* _Article_

Transliteracy, plain language & post-structuralism

Notebook entry #7

On Thursday, October 27th, Mount Saint Vincent University held a panel discussion entitled Transliteracy: Information Literacy, Digital Fluencies and Pedagogical Strategies as part of its Literacies as Ways of Knowing series.

I looked forward to this discussion because I thought it would teach me loads about information technology. As I sit here writing this blog on my laptop, I have my smartphone to my right and a cordless phone to my left. I can easily spend all day on the computer writing, checking and responding to emails, checking the news on Facebook and Twitter and following the various links I find there. Still, I know I am barely scratching the surface of what new technologies offer. So I was really keen to learn more about all this digital stuff.

But I learned that that’s not really what transliteracy means. According to Production and Research in Transliteracy, the group that coined the term, it means “the ability to read, write, and interact across a range of platforms, tools and media from signing and orality through handwriting, print, TV, radio and film, to digital social networks.”

Collection entries:
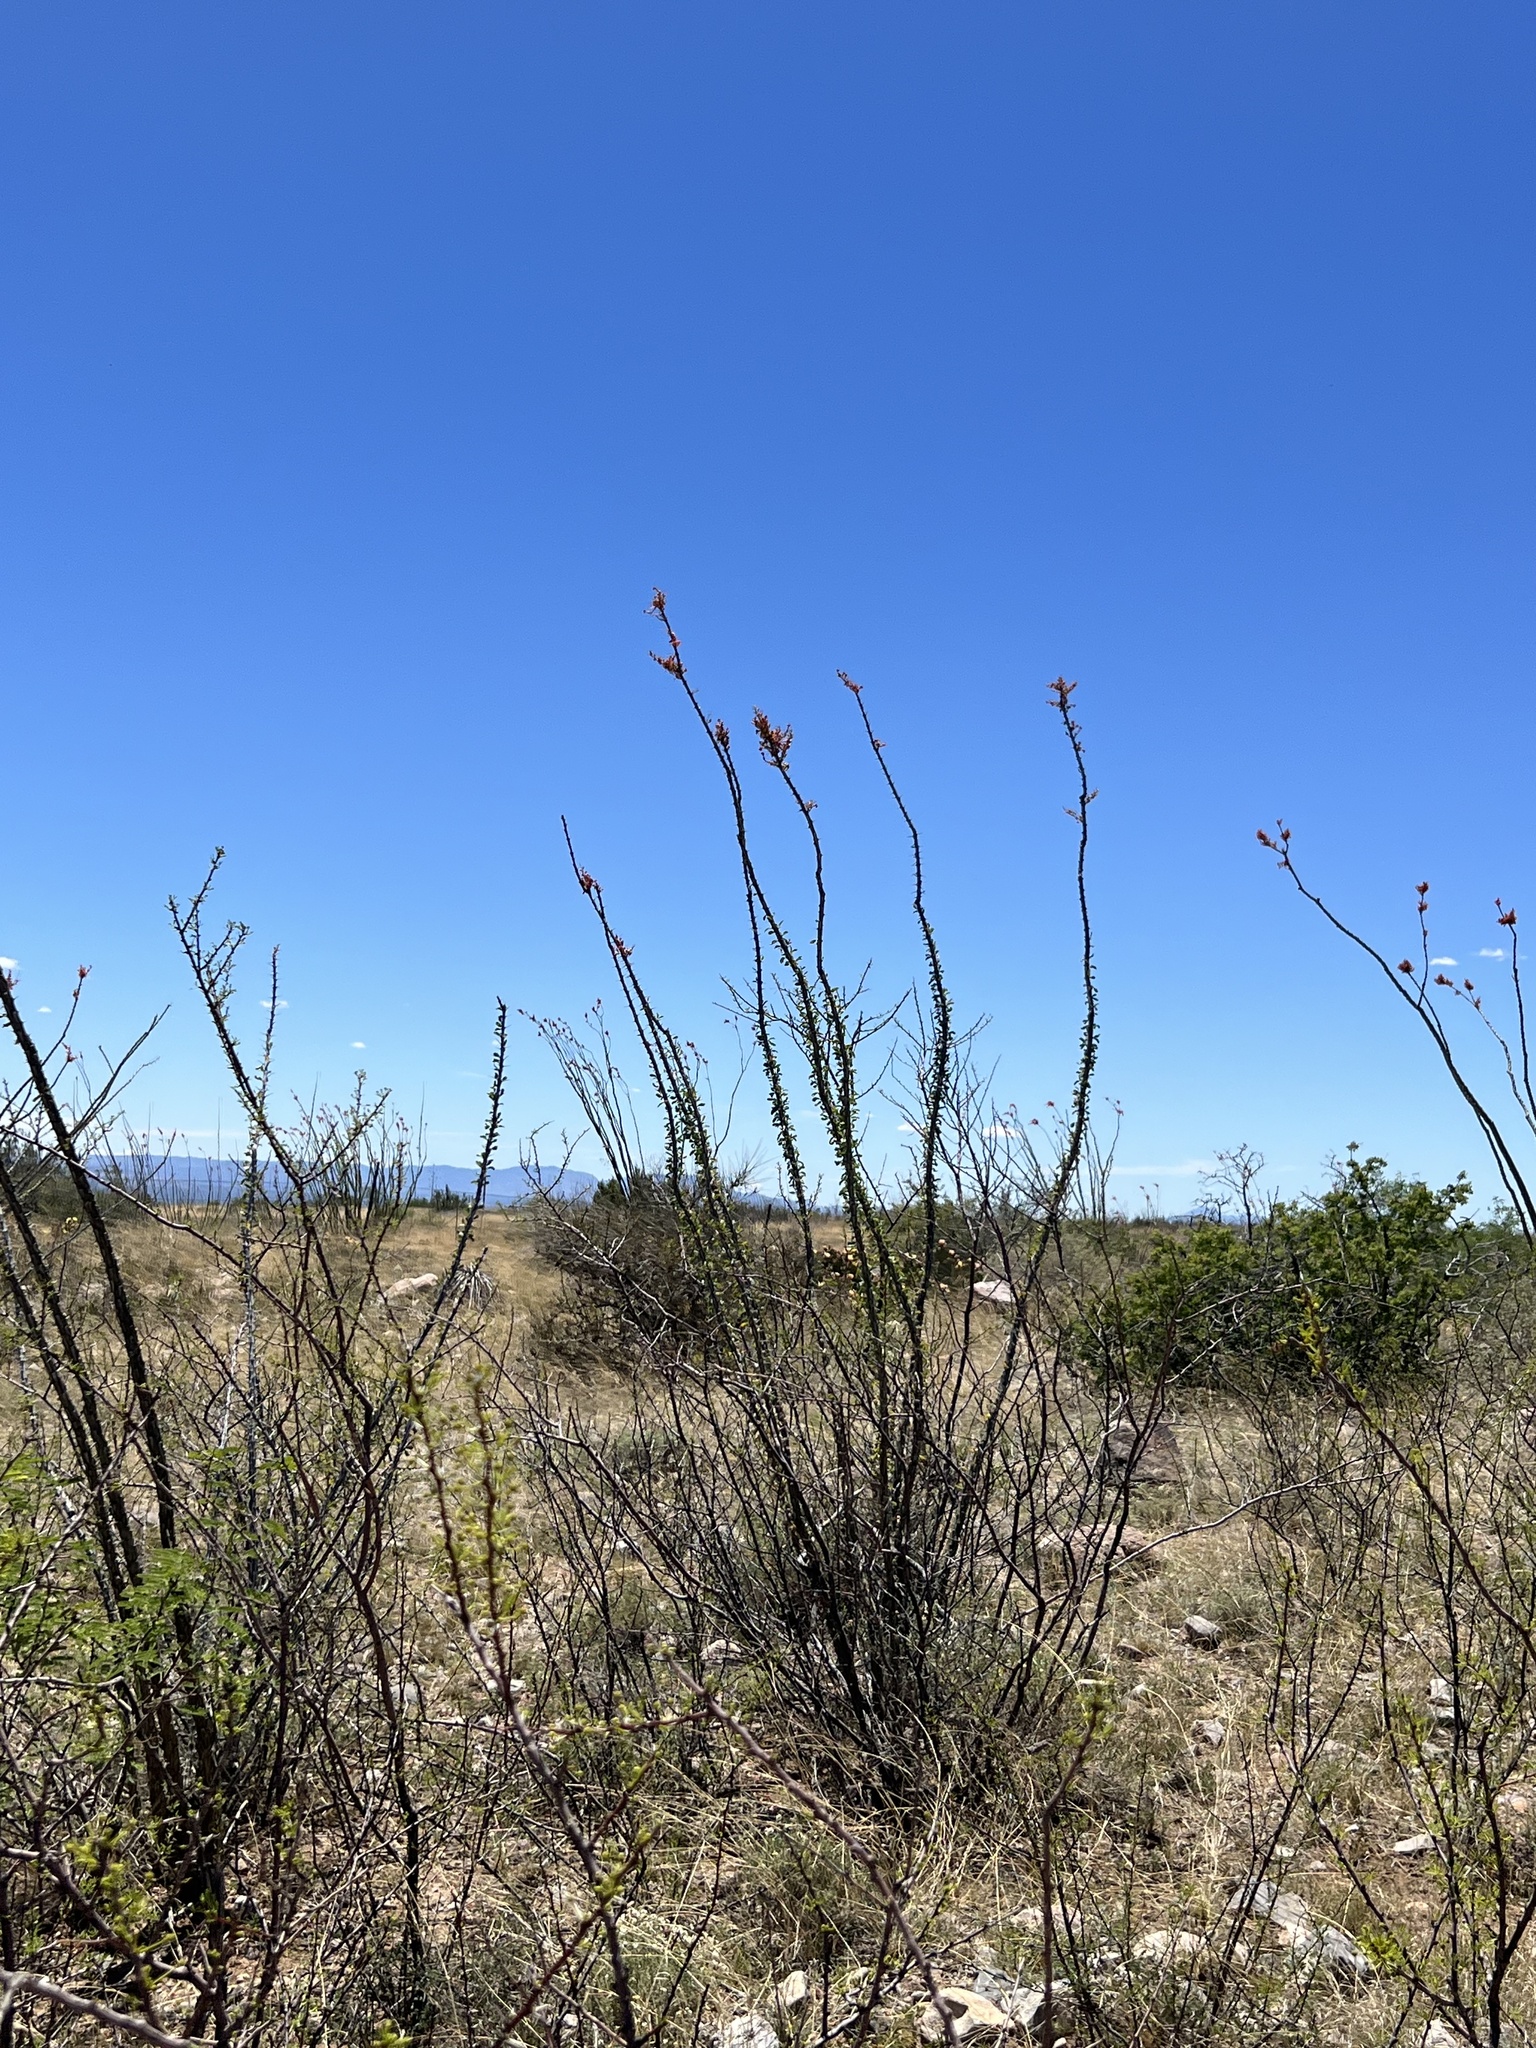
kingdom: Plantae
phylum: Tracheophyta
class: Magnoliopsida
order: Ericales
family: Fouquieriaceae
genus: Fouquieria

* _Task A_
Please list every medium named in the definition quoted in the transliteracy entry.
* _Task B_
Write the next part of the transliteracy entry, picking up after its last sentence.
The lines have nothing to do with the transliteracy entry.

* _Result A_
Signing, orality, handwriting, print, TV, radio, film, digital social networks

* _Result B_
So transliteracy is about being able speak, read, write, use sign language, and interpret messages from a wide variety of technologies, including those that come free with our own bodies, and to use those technologies to convey our own messages. In short, it’s about people talking to people however they choose to do so.

That made me think of transliteracy in a completely different way and brought me back to plain language. I think the key to all this is communication. Yes, there are more ways to communicate than ever before but it’s still communication. That means plain language writers like me have more research to do.  We already try to find out as much about our audiences as we can but some things we may have overlooked, and certainly things our clients overlook are

  • How do members of our target audience want to get information?
  • Where do they look for information?
  • How do they organize their own information such as appointments, tasks, etc.?

For example, a legal-aid lawyer friend of mine told me that her clients keep all their information on their mobile phones. These are often single parents of young children who travel by public transit. Yet all the information given to them by government is either on paper, in the form of a booklet or brochure, or on the web as a PDF version of that paper.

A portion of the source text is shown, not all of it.